# Brief
Among the lines of the data, copy those that hold "GenerationSoftware".
□ □ □ □
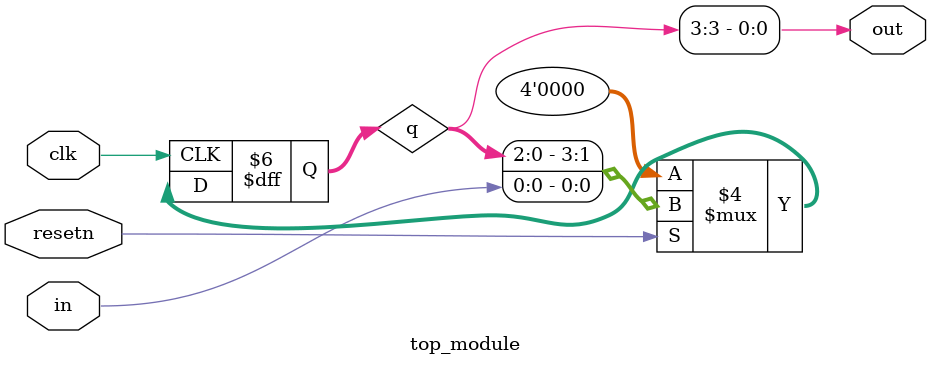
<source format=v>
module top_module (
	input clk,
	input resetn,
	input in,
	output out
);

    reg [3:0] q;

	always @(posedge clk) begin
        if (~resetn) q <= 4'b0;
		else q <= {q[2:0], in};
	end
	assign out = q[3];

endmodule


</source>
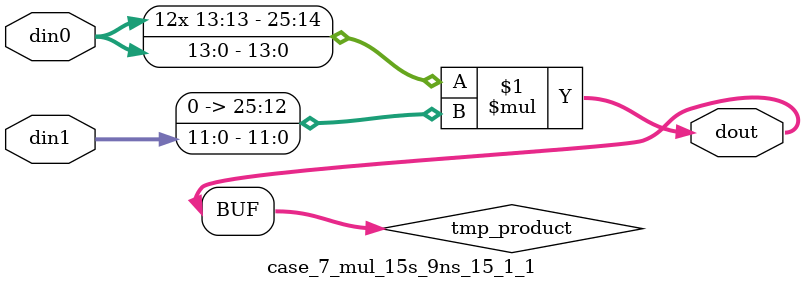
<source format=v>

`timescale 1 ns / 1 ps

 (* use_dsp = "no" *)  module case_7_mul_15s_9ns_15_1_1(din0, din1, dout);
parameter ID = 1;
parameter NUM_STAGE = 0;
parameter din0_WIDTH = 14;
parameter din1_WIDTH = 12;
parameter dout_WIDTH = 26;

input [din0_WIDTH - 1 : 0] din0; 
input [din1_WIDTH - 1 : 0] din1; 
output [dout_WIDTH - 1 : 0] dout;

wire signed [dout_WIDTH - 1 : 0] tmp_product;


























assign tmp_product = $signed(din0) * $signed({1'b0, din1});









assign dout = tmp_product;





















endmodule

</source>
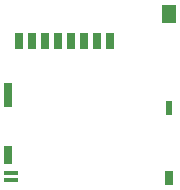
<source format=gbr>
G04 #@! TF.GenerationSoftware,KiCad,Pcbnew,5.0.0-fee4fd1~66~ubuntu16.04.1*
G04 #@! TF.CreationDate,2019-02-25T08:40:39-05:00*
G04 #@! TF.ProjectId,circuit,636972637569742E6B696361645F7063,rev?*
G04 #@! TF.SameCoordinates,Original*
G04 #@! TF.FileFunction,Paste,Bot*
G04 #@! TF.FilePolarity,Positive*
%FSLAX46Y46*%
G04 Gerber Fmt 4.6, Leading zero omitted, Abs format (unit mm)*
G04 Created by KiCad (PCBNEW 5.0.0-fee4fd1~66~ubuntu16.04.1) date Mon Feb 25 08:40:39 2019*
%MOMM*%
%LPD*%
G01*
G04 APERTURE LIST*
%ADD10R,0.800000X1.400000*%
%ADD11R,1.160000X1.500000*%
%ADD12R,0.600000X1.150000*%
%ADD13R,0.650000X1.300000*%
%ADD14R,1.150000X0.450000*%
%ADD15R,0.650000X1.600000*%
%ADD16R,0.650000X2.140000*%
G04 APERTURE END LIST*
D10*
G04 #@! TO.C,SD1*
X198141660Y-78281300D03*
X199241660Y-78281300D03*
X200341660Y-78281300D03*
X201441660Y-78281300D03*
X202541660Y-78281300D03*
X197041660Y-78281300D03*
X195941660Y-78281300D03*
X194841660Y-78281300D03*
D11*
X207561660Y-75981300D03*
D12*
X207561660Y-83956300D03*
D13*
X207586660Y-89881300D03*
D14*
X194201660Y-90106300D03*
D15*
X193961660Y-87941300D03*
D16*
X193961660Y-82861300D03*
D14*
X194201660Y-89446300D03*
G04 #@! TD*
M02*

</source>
□ □ □ □
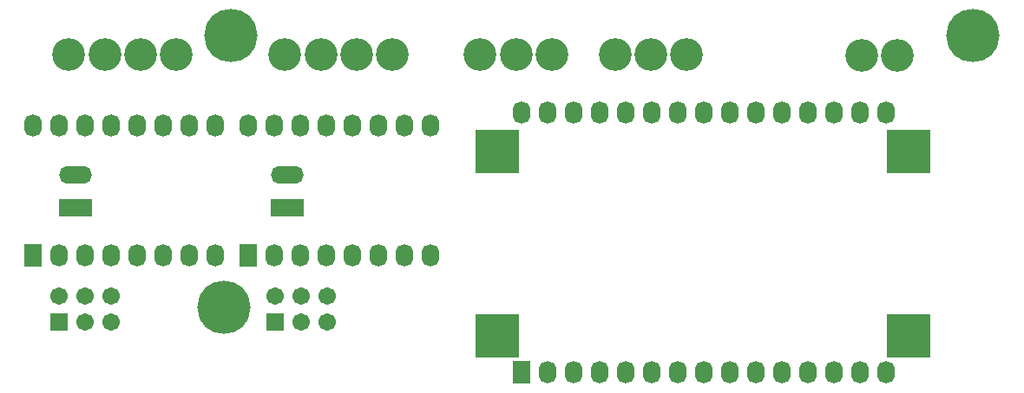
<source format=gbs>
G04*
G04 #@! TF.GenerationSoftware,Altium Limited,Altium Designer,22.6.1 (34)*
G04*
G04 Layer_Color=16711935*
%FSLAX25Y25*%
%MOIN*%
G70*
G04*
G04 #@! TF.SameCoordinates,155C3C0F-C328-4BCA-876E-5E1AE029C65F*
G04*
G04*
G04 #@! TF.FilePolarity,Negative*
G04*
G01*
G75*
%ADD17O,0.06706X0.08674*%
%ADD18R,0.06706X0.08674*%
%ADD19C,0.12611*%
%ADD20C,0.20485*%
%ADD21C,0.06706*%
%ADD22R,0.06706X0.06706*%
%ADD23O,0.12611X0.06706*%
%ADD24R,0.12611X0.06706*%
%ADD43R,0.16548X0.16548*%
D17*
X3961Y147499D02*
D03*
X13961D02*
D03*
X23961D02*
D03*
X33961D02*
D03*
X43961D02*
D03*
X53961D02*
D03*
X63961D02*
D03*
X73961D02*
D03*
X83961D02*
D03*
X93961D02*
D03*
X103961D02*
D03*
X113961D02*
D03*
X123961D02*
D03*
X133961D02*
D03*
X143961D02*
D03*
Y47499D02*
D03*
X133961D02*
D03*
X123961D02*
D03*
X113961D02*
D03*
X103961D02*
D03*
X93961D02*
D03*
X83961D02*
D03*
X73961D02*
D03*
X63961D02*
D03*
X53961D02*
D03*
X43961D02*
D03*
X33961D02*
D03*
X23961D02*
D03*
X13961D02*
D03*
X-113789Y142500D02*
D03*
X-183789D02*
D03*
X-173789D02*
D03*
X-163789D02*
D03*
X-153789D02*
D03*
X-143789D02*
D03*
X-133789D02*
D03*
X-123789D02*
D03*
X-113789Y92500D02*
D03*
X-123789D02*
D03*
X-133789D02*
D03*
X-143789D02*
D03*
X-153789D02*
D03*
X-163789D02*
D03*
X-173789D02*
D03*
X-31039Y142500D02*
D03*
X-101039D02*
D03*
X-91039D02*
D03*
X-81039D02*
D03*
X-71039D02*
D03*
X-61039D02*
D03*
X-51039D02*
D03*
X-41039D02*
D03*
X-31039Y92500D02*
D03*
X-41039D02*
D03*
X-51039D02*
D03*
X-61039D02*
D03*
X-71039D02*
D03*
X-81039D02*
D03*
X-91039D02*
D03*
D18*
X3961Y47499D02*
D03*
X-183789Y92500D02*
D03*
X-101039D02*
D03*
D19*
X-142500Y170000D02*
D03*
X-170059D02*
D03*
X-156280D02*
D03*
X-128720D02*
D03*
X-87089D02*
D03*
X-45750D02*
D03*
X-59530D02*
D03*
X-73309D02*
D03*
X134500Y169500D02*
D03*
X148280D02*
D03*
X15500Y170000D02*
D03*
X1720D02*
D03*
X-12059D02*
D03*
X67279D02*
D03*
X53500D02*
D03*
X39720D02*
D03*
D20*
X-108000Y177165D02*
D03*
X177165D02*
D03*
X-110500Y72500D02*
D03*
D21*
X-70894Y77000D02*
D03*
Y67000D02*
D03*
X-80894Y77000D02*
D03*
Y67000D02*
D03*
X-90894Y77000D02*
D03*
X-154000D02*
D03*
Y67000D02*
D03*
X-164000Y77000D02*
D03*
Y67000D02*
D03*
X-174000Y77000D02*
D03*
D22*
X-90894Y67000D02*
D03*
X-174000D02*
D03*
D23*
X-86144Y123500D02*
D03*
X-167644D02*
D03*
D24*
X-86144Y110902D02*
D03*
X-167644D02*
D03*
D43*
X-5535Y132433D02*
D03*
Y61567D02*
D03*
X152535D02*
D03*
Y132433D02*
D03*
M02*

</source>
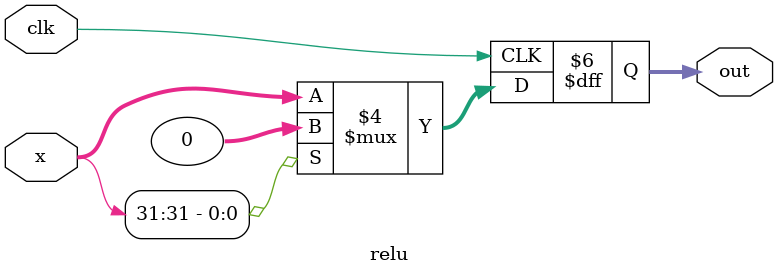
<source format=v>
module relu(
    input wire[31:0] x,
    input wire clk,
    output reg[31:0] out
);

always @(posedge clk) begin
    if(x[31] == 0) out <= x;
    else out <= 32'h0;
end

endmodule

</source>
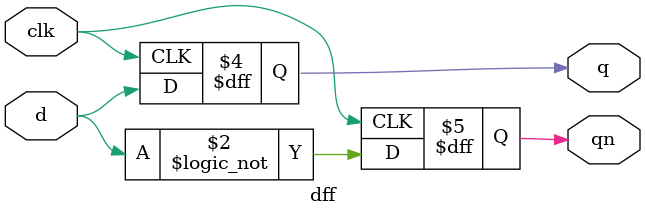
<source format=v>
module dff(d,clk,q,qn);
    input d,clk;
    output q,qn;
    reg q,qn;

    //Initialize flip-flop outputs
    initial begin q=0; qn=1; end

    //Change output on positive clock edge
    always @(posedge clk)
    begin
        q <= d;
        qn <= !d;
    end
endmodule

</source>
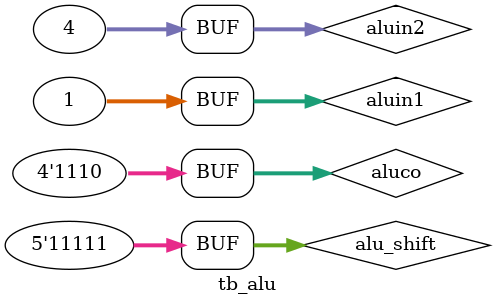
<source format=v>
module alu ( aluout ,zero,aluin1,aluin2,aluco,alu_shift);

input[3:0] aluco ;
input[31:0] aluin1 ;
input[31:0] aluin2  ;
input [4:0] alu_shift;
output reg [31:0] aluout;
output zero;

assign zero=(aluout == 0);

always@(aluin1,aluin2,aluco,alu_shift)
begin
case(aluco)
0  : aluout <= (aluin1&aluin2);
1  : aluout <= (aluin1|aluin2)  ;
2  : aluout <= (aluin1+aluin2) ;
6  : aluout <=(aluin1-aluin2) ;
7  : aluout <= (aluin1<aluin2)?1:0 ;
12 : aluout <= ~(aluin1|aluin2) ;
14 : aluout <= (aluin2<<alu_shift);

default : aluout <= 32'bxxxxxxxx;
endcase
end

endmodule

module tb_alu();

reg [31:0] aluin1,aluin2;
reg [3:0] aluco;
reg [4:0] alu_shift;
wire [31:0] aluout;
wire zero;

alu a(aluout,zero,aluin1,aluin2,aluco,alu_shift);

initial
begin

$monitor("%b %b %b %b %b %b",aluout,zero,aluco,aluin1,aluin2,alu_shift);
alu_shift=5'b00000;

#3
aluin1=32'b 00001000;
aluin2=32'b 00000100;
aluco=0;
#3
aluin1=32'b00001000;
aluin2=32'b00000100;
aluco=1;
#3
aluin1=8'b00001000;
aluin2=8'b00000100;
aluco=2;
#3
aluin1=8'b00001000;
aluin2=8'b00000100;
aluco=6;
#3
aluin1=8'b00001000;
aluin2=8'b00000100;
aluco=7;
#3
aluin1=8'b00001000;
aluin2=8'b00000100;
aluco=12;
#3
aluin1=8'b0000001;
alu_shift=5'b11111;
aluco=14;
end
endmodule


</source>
□ □ □ □
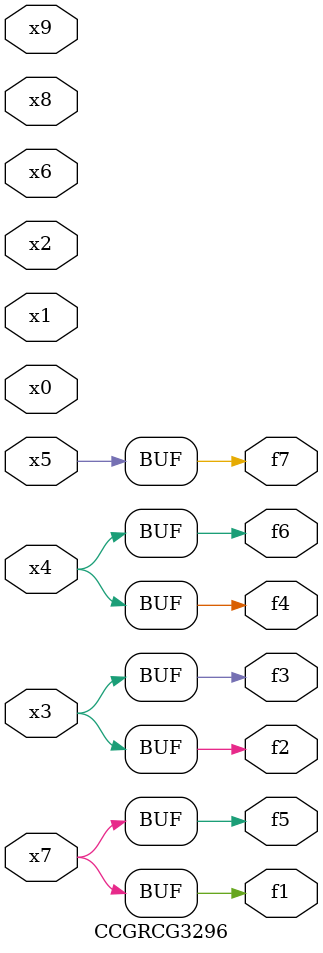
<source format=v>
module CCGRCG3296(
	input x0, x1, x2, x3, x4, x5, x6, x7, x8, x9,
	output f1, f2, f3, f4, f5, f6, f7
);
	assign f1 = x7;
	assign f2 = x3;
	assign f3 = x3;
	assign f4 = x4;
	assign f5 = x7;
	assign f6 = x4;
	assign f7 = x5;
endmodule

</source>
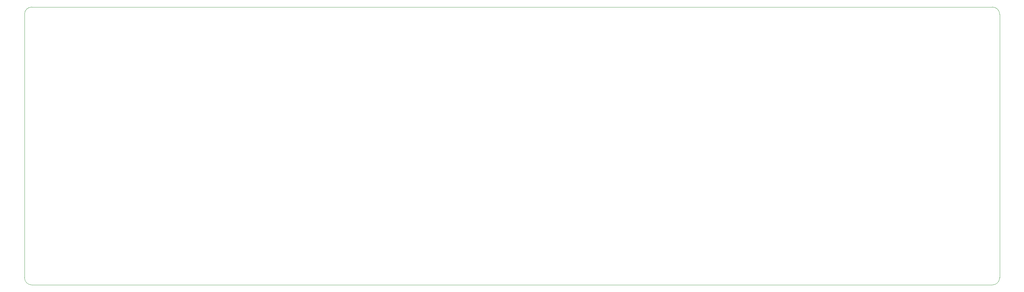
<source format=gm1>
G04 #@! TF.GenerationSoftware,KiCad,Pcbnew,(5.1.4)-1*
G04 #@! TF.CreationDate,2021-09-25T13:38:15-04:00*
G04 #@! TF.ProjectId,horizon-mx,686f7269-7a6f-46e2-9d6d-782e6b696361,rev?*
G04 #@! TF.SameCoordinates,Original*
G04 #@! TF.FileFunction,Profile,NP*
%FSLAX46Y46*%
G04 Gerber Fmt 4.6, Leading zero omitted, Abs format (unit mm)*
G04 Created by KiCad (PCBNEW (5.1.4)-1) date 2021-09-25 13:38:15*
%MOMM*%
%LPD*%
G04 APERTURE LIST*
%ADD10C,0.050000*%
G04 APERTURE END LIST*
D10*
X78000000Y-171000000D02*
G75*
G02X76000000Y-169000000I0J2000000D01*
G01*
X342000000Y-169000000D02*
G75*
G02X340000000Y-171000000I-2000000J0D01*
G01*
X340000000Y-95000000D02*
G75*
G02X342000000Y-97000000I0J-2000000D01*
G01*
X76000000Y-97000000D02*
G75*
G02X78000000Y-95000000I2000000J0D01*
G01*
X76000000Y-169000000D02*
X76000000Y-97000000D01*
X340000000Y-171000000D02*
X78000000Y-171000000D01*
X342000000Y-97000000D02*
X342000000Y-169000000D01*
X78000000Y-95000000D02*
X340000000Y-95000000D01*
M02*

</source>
□ □ □ □
# Your response
G04 #@! TF.GenerationSoftware,KiCad,Pcbnew,5.0.0-fee4fd1~66~ubuntu16.04.1*
G04 #@! TF.GenerationSoftware,Altium Limited,Altium Designer,22.6.1 (34)*
G04 #@! TF.GenerationSoftware,KiCad,Pcbnew,(5.1.4)-1*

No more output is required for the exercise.